A Secretaria de Agricultura e Abastecimento do Estado de São Paulo, através da Agência Paulista de Tecnologia dos Agronegócios (APTA) desenvolve pesquisas e ações na área de avicultura industrial e familiar, através das seguintes unidades:
– APTA Regional de Brotas possui estrutura para condução de experimentos envolvendo bem-estar animal, nutrição e manejo na área de avicultura, em diferentes sistemas de produção.
– Centro Avançado de Pesquisa e Desenvolvimento em Sanidade Avícola (CEAV), do Instituto Biológico, atua na área de sanidade avícola e em controle microbiológico na área de alimentos. É credenciado pelo Ministério da Agricultura e Pecuária (MAPA) para diagnóstico bacteriológico das salmoneloses aviárias e diagnóstico sorológico de micoplasmoses e salmoneloses aviárias, laringotraqueíte infecciosa das galinhas, influenza aviária e doença de Newcastle. Na área de controle microbiológico, o Centro realiza os ensaios para monitoria de qualidade sanitária de matérias-primas e produtos acabados de estabelecimentos da área de alimentação, assim como fornece assessoria técnica.

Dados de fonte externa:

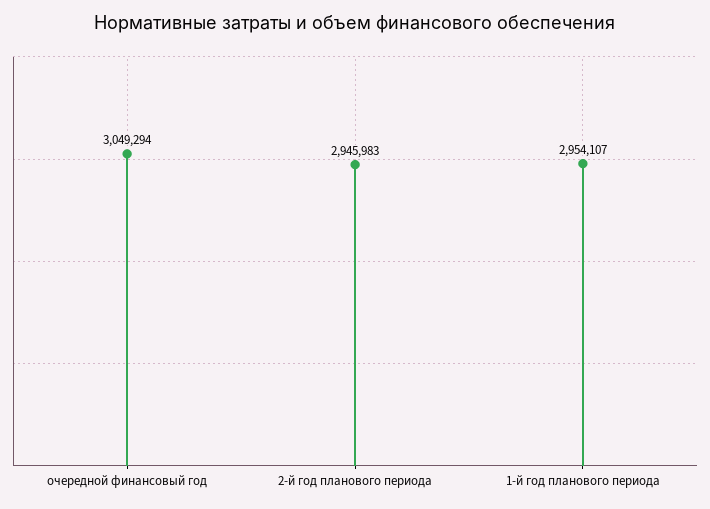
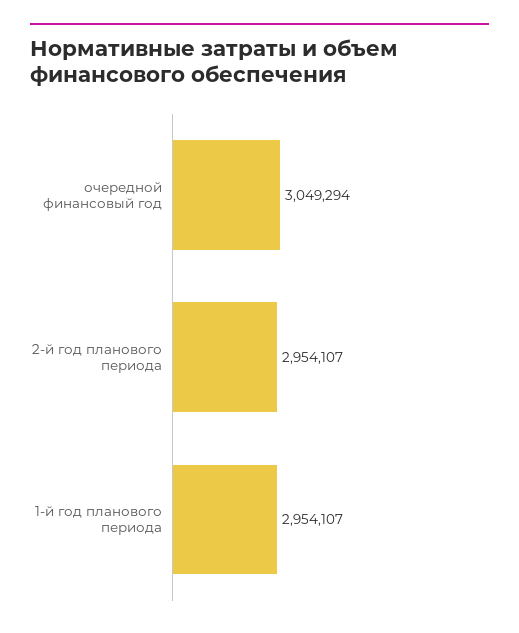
2-й год планового периода: 2945983 -> 2954107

A unidade de Votuporanga desenvolve pesquisa científica, básica e aplicada, na área de parasitologia em avicultura, abordando helmintos e ectoparasitos (especialmente cascudinhos).
– Instituto de Zootecnia, através do Laboratório de Qualidade de Aves e Ovos (LAAVIZ), tem como missão conduzir pesquisas com o foco nas mais recentes necessidades de mercado, ensino e conservação, a fim de garantir o bem-estar animal, produtividade e segurança alimentar dos produtos oriundos da avicultura paulista. Os principais serviços são avaliação qualitativa de ovos (peso, cor de gema, altura de albúmen, espessura de casca, resistência de casca, unidade Haugh).